To-do item a: Output the part of the Genworth passage from "Genworth Mortgage Insurance Australia Limited is a leading" up to and including "as ASX: GMA.", copied word for word.

Supplied passage:
Genworth Mortgage Insurance Australia Limited is a leading provider of lenders mortgage insurance (LMI) in Australia; their shares are traded on Australian Stock Exchange as ASX: GMA.

Genworth Mortgage Insurance Australia Limited is a lenders mortgage insurer with over 50 years of experience and volumes of data collected, including data on dependencies between mortgage repayment patterns and insurance claims. Genworth wanted to use this historical information to train Predictive Analytics for Loss Mitigation (PALM) machine learning (ML) models. With the ML models, Genworth could analyze recent repayment patterns for each of the insurance policies to prioritize them in descending order of likelihood (chance of a claim) and impact (amount insured). Genworth wanted to run batch inference on ML models in parallel and on schedule while keeping the amount of effort to build and operate the solution to the minimum. Therefore, Genworth and AWS chose Amazon SageMaker batch transform jobs and serverless building blocks to ingest and transform data, perform ML inference, and process and publish the results of the analysis.

Genworth’s Advanced Analytics team engaged in an AWS Data Lab program led by Data Lab engineers and solutions architects. In a pre-lab phase, they created a solution architecture to fit specific requirements Genworth had, especially around security controls, given the nature of the financial services industry. After the architecture was approved and all AWS building blocks identified, training needs were determined. AWS Solutions Architects conducted a series of hands-on workshops to provide the builders at Genworth with the skills required to build the new solution. In a 4-day intensive collaboration, called a build phase, the Genworth Advanced Analytics team used the architecture and learnings to build an ML pipeline that fits their functional requirements. The pipeline is fully automated and is serverless, meaning that there is no maintenance, scaling issues, or downtime. Post-lab activities were focused on productizing the pipeline and adopting it as a blueprint for other ML use cases.

Extracted records:
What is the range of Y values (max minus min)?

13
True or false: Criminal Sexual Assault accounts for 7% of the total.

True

---

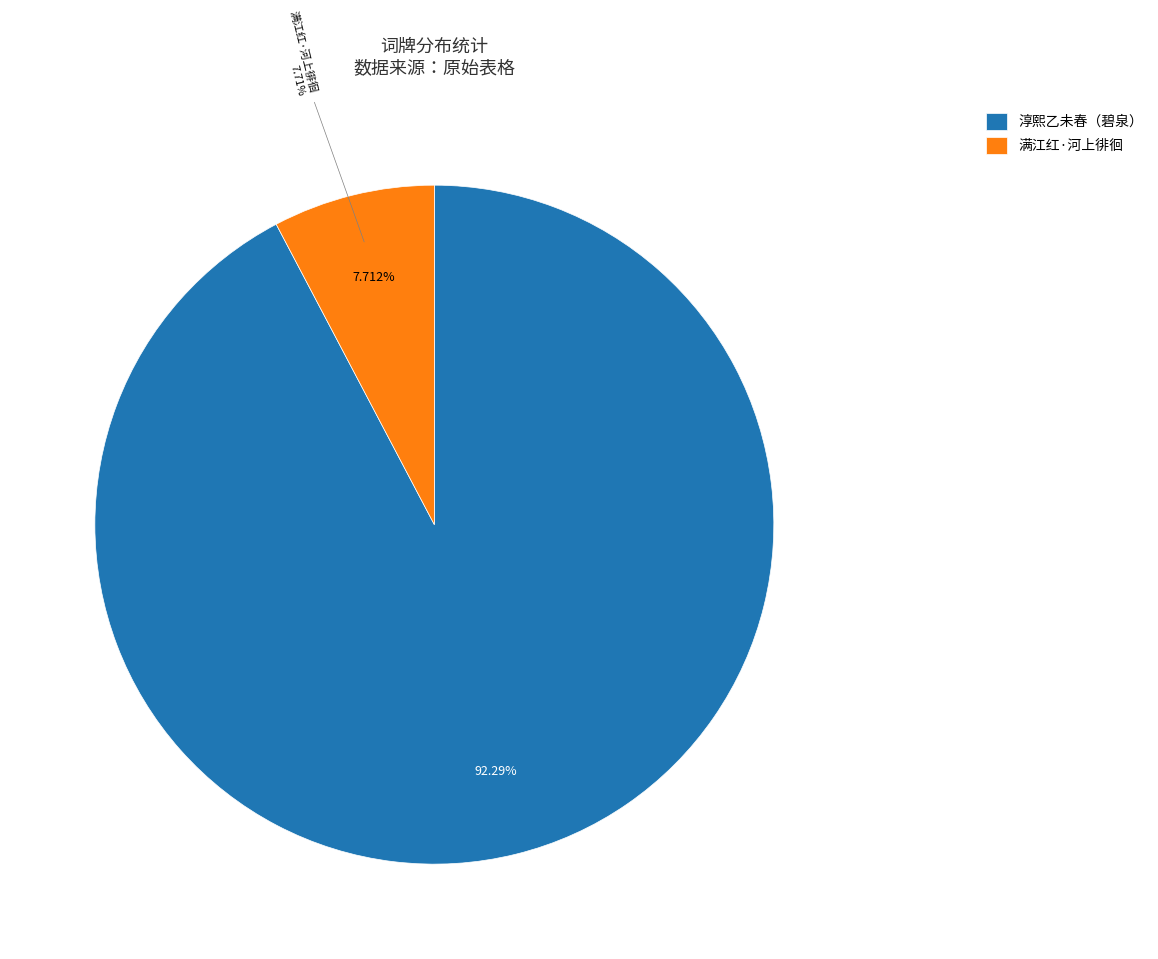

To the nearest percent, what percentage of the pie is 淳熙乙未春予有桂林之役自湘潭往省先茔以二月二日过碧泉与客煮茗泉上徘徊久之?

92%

To-do item b: Return the lines of the listing from the line with "What is the" up to and including the line with "True or false: Criminal", reproducing them without any change.

Exercise result a:
Genworth Mortgage Insurance Australia Limited is a leading provider of lenders mortgage insurance (LMI) in Australia; their shares are traded on Australian Stock Exchange as ASX: GMA.

Exercise result b:
What is the range of Y values (max minus min)?

13
True or false: Criminal Sexual Assault accounts for 7% of the total.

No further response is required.